* PROBLEM STATEMENT *
Please format the material below as a JSON list of strings, one string per line, with blank lines skipped and the pictures left out.

* SOURCE DATA *
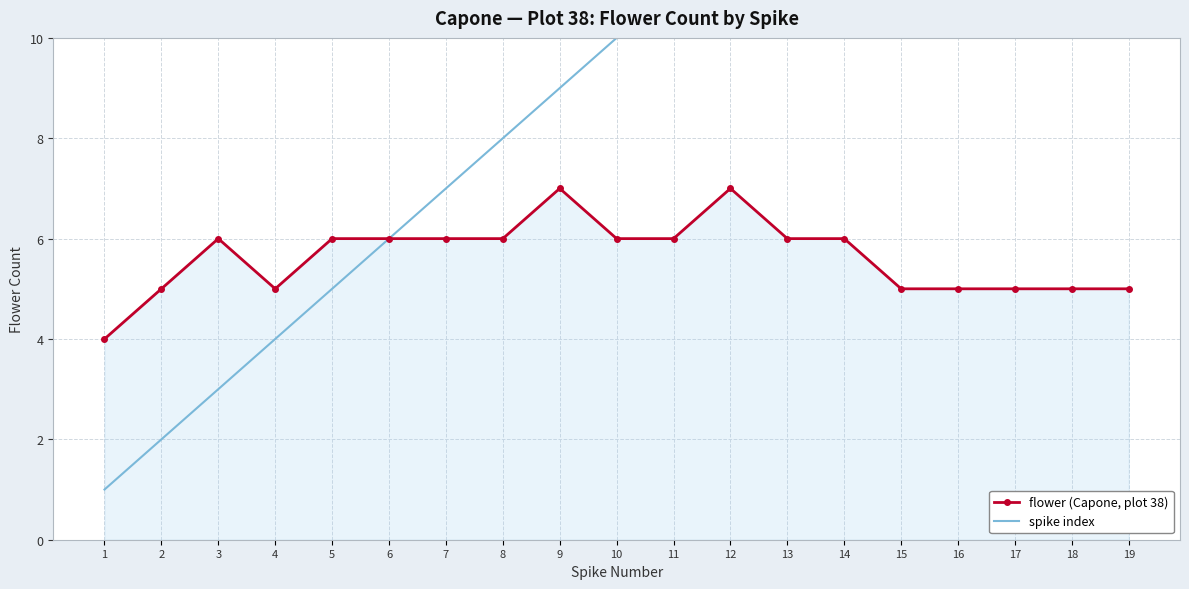

What is the highest value of the flower (Capone, plot 38) series?

7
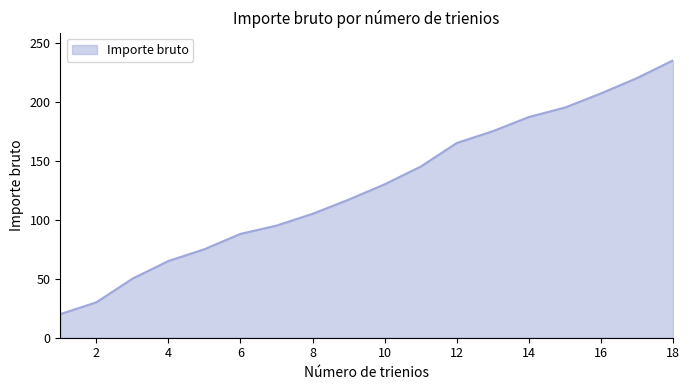

What is the difference between the maximum and minimum values?

215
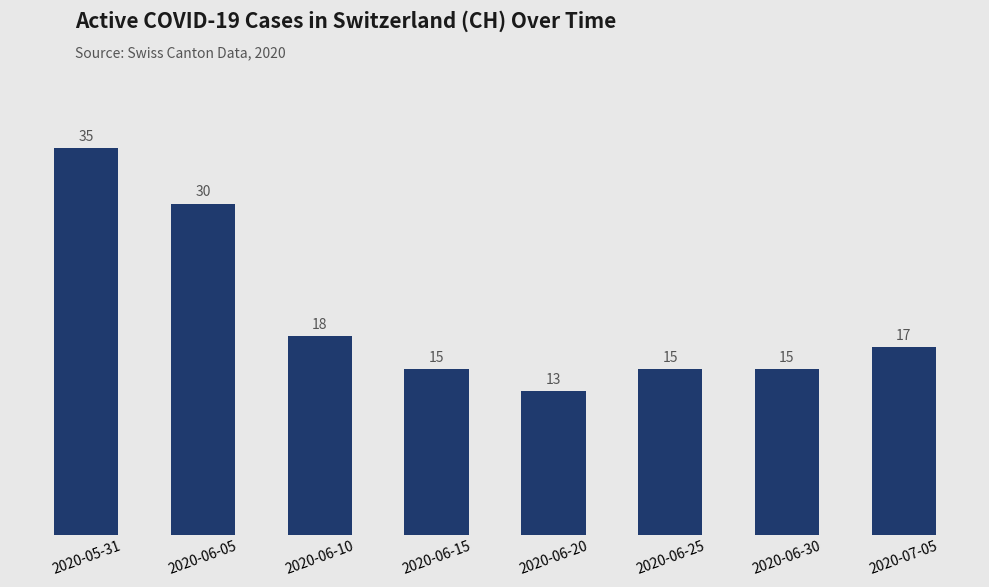

What is the value of the 1st bar from the left?

35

* FINISHED TASK *
[
  "What is the highest value of the flower (Capone, plot 38) series?",
  "7",
  "What is the difference between the maximum and minimum values?",
  "215",
  "What is the value of the 1st bar from the left?",
  "35"
]